Historical Pandemic Musing on Big Data Summarization with Novel Applications
Amr El Abbadi
Department of Computer Science
University of California at Santa Barbara
Santa Barbara, CA 93106
During the past two decades we have seen an unprecedented increase in the amount of data that is being generated from numerous internet-scale applications. As hundreds of millions to billions of users interact with these applications, there is a continuous flow of interaction or log data that is collected by internet companies hosting these applications. Before this data can be subject to modeling and analysis, it is often necessary to obtain summary statistics such as the cardinality of unique visitors, frequency counts of users from different states or countries, and in general, finding the quantile and median information from the dataset. Efficient algorithms exist for computing the exact information over the data. Unfortunately, these algorithms require a considerable amount of time, scanning the data multiple times, or require additional storage that is linear in the size of the dataset itself. Approximation methods, with guaranteed error bounds, developed in the context of streaming data are extremely effective to extract useful and relatively accurate knowledge from big data. In this talk, we will review the recent, and not so recent, advances in big data summarization. The main objective of this tutorial-style talk is to demonstrate the strong relationship between the mathematics of big data and the management of big data. We also show some of our recent results and how some of these approaches have diverse applications even in system design.

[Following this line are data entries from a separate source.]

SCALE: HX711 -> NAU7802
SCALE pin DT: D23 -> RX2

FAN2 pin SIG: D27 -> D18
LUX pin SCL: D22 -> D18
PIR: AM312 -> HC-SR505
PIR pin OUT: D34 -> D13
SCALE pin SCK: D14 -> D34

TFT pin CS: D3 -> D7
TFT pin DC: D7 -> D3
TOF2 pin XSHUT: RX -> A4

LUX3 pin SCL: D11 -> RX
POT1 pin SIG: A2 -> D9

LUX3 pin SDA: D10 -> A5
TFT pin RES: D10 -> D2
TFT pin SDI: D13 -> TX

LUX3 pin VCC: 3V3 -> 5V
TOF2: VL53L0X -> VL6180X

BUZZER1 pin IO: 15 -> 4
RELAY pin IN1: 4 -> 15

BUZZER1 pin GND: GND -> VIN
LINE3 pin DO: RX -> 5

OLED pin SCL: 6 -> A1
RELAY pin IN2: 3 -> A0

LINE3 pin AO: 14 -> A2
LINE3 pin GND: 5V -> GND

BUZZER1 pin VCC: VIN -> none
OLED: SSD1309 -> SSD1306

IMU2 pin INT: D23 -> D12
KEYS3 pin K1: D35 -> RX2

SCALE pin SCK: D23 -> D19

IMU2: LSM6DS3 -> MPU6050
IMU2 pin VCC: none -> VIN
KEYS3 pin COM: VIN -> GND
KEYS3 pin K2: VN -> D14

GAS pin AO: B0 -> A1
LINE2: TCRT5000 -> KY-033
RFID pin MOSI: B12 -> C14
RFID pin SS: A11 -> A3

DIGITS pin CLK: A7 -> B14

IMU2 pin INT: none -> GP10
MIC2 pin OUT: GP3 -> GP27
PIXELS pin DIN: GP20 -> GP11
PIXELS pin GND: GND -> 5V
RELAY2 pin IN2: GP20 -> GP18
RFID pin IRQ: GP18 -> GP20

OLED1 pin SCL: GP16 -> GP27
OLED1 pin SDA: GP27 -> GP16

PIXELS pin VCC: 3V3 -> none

Amr El Abbadi is a Professor of Computer Science at the University of California, Santa Barbara. He received his B. Eng. from Alexandria University, Egypt, and his Ph.D. from Cornell University. His research interests are in the fields of fault-tolerant distributed systems and databases, focusing recently on Cloud data management and blockchain based systems. Prof. El Abbadi is an ACM Fellow, AAAS Fellow, and IEEE Fellow. He was Chair of the Computer Science Department at UCSB from 2007 to 2011. He has served as a journal editor for several database journals, including, The VLDB Journal, IEEE Transactions on Computers and The Computer Journal. He has been Program Chair for multiple database and distributed systems conferences. He currently serves on the executive committee of the IEEE Technical Committee on Data Engineering (TCDE) and was a board member of the VLDB Endowment from 2002 to 2008. In 2007, Prof. El Abbadi received the UCSB Senate Outstanding Mentorship Award for his excellence in mentoring graduate students. In 2013, his student, Sudipto Das received the SIGMOD Jim Gray Doctoral Dissertation Award. Prof. El Abbadi is also a co-recipient of the Test of Time Award at EDBT/ICDT 2015. He has published over 300 articles in databases and distributed systems and has supervised over 35 PhD students.